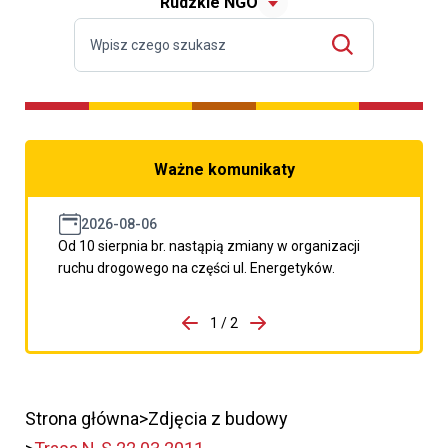
Rudzkie NGO
Ważne komunikaty
2026-08-06
Od 10 sierpnia br. nastąpią zmiany w organizacji
ruchu drogowego na części ul. Energetyków.
do porzpedniego komunikatu
1 / 2
Przejdź do następnego kom
Strona główna
Zdjęcia z budowy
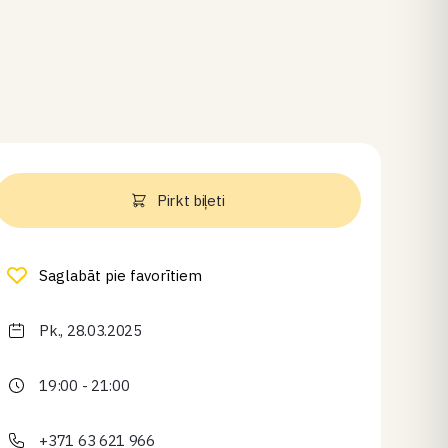
Pirkt biļeti
Saglabāt pie favorītiem
Pk., 28.03.2025
19:00 - 21:00
+371 63 621 966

┄┄┄┄┄┄┄┄┄┄

If a line falls between the one containing "Od 10 sierpnia" and the last line of the records above, inclusive, restate it exactly; leave out the pictures and everything else.

Od 10 sierpnia br. nastąpią zmiany w organizacji
ruchu drogowego na części ul. Energetyków.
do porzpedniego komunikatu
1 / 2
Przejdź do następnego kom
Strona główna
Zdjęcia z budowy
Pirkt biļeti
Saglabāt pie favorītiem
Pk., 28.03.2025
19:00 - 21:00
+371 63 621 966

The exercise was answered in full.